**INSTRUCTIONS TO FOLLOW**
Reproduce the entries below exactly, but leave the pictures out.

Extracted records
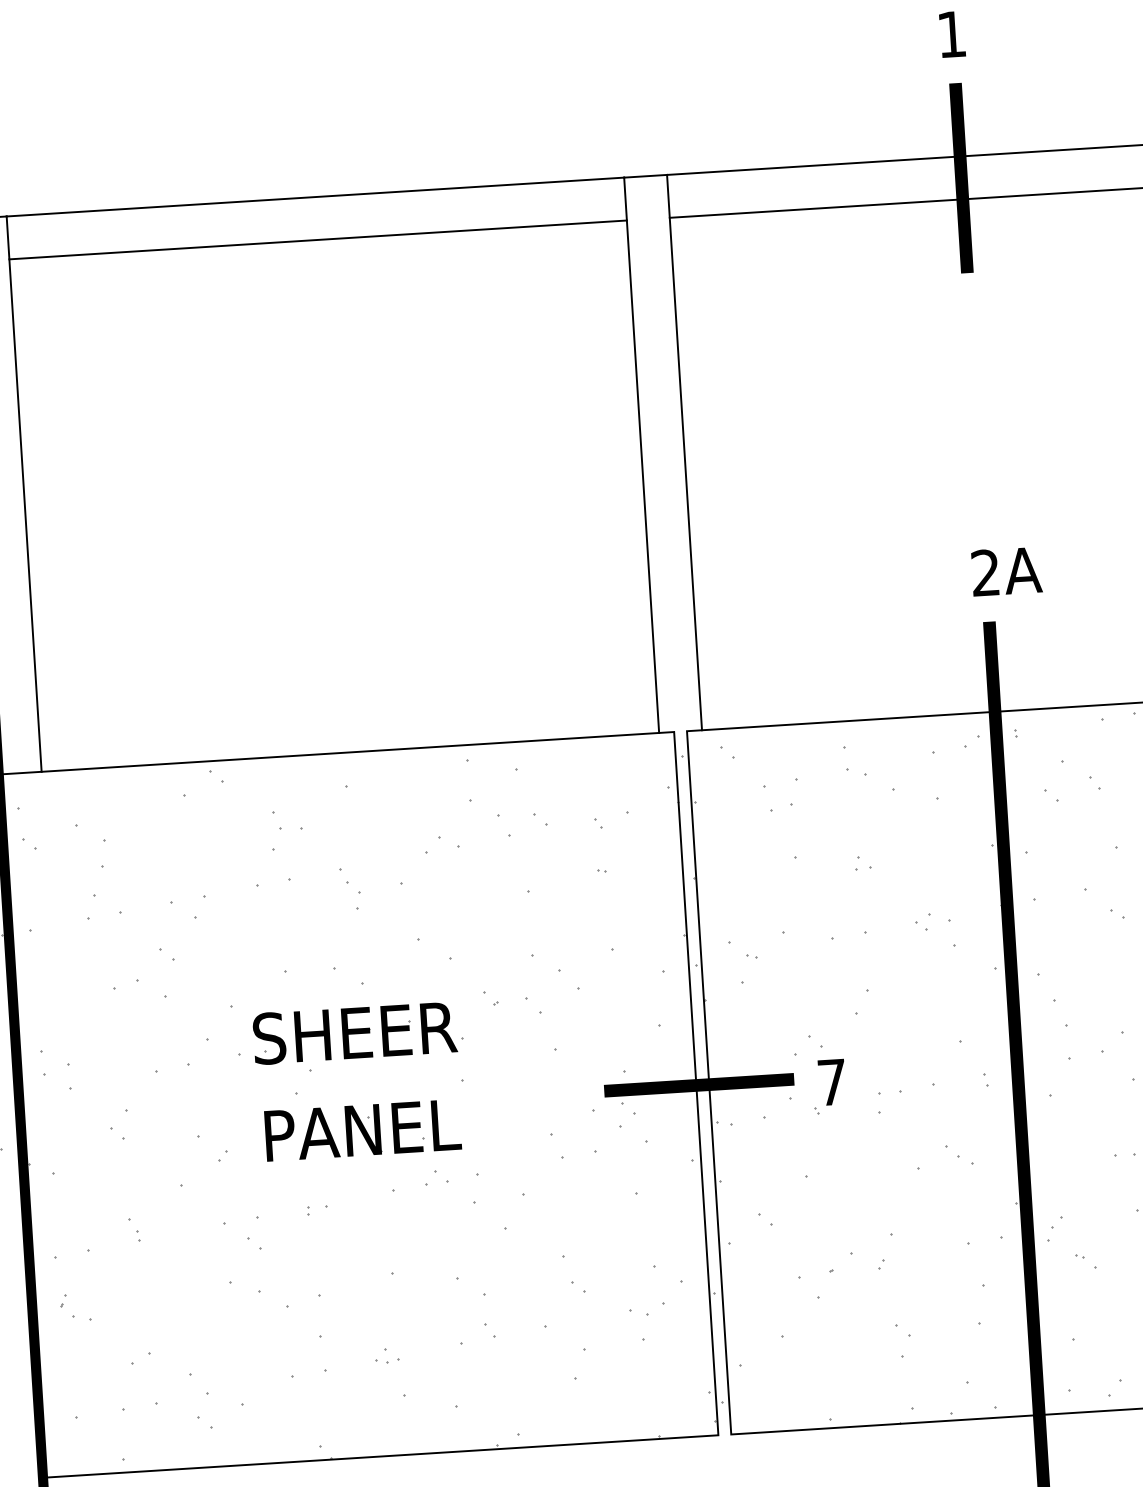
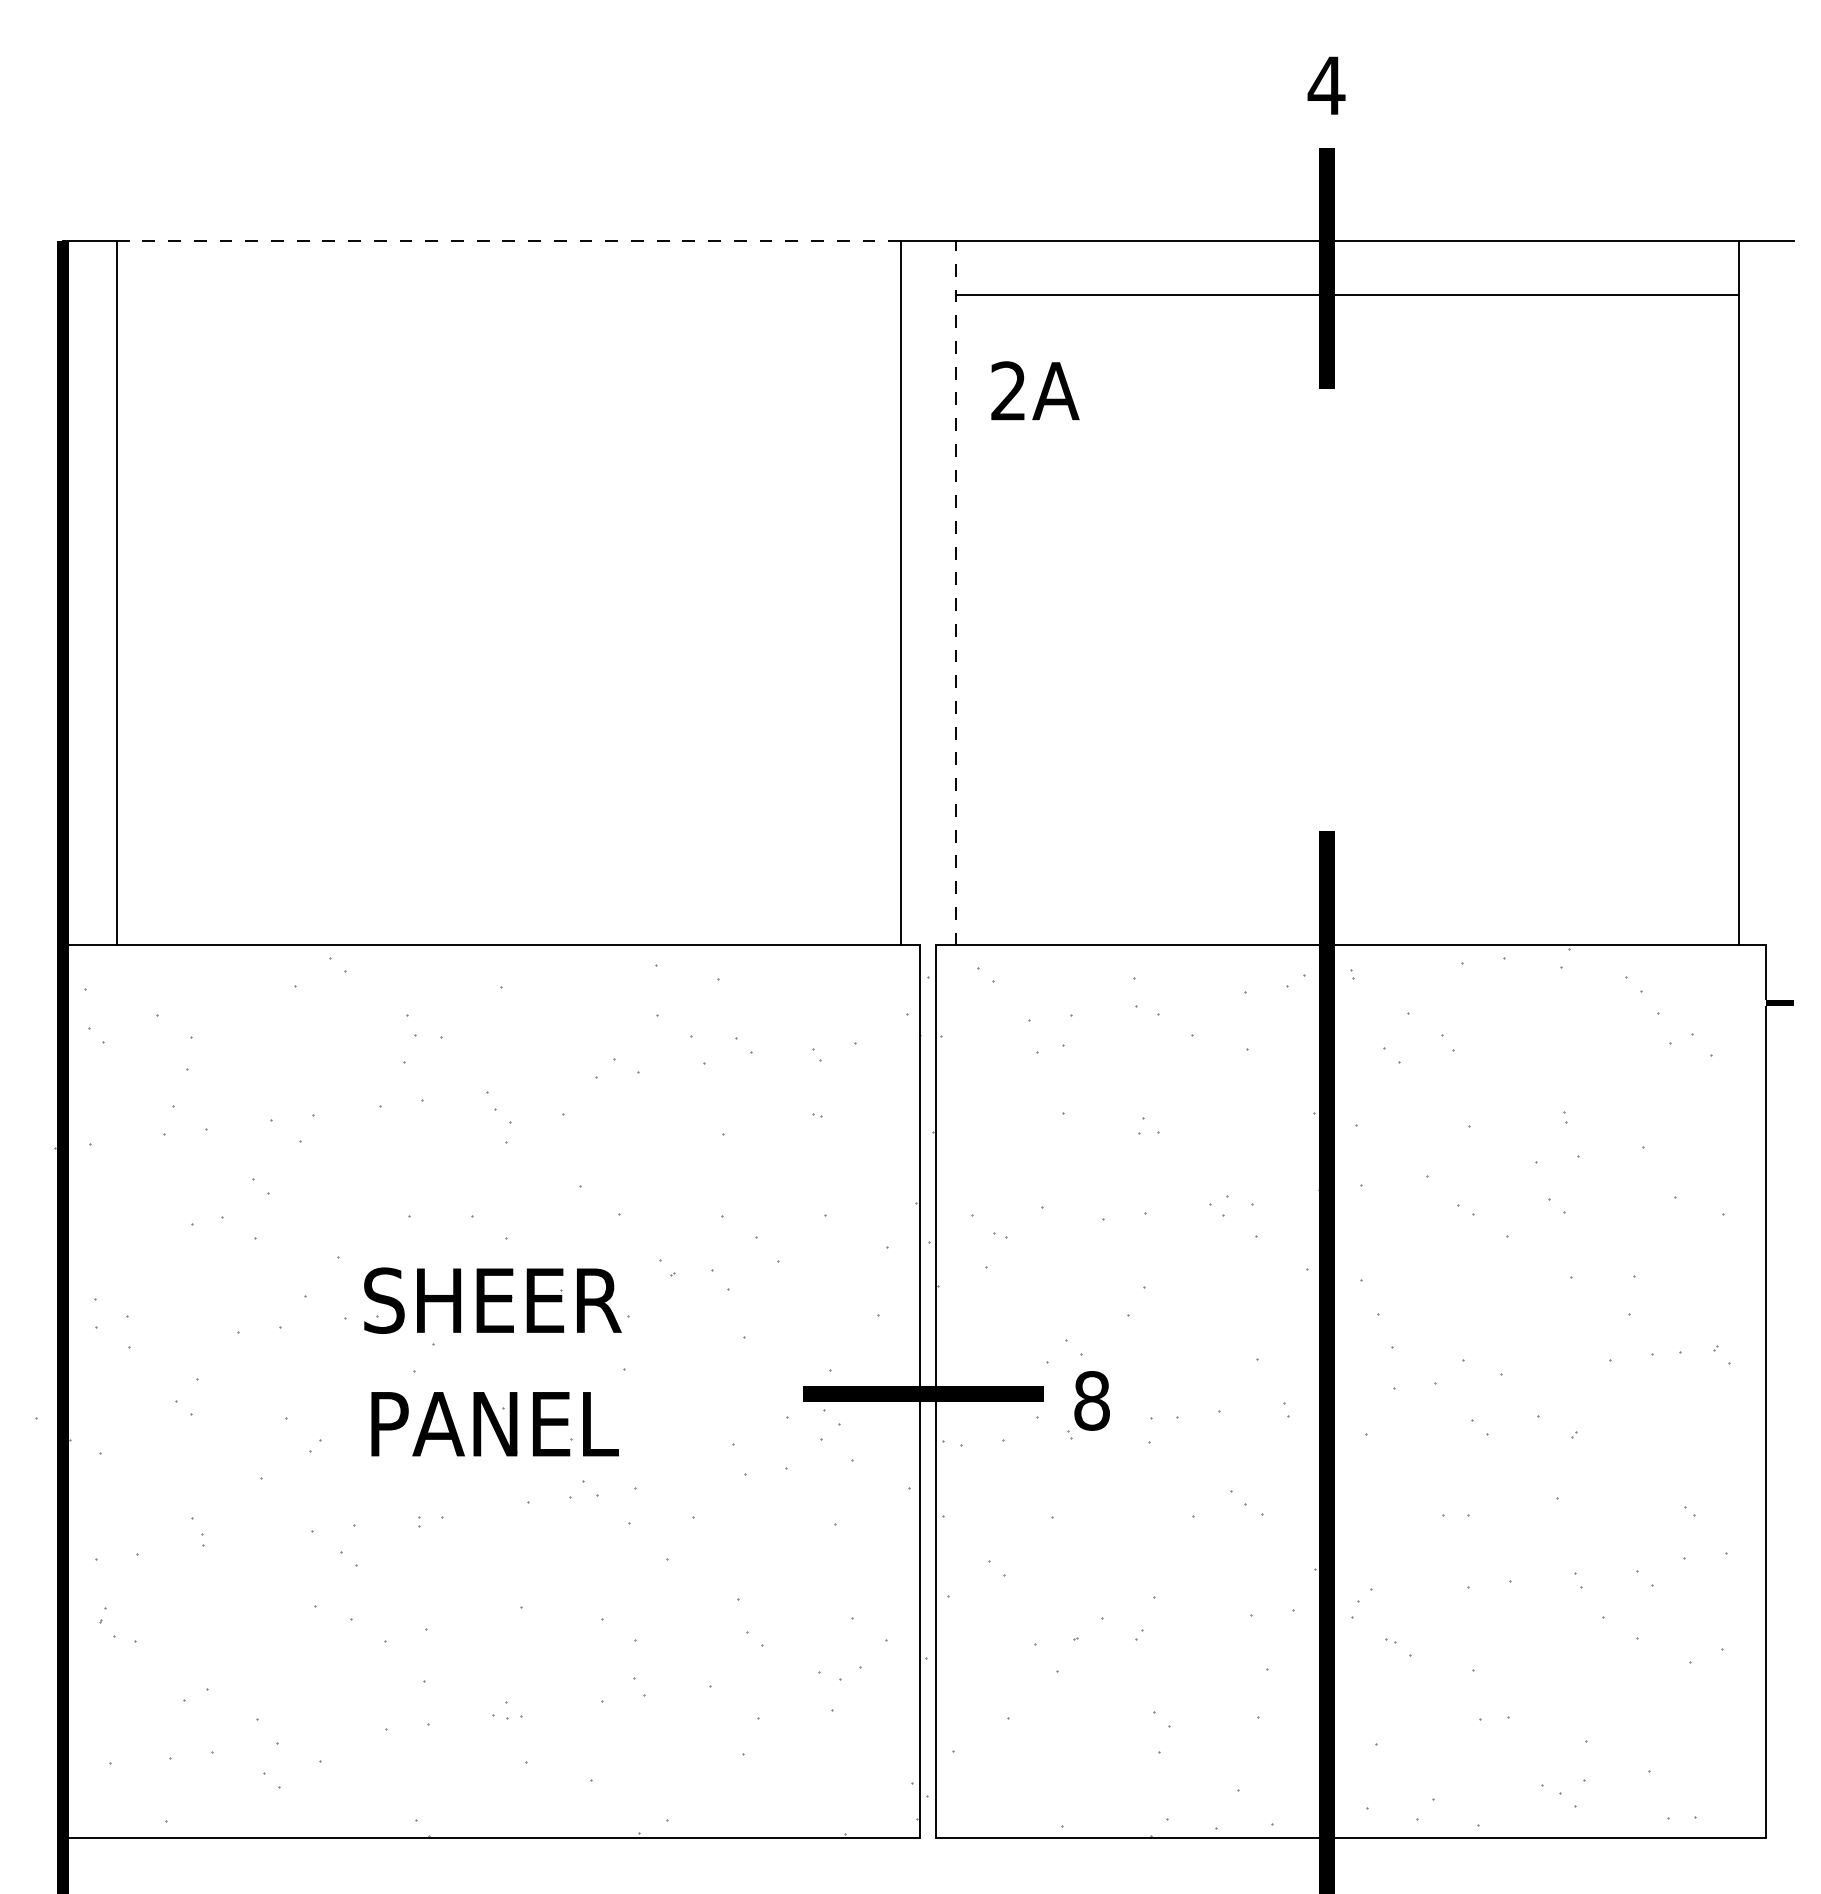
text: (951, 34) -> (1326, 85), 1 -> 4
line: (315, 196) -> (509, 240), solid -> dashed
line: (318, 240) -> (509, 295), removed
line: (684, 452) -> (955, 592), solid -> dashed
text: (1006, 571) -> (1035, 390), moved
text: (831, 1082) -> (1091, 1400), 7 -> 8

**SOLUTION FOR THIS TASK**
text: (951, 34) -> (1326, 85), 1 -> 4
line: (315, 196) -> (509, 240), solid -> dashed
line: (318, 240) -> (509, 295), removed
line: (684, 452) -> (955, 592), solid -> dashed
text: (1006, 571) -> (1035, 390), moved
text: (831, 1082) -> (1091, 1400), 7 -> 8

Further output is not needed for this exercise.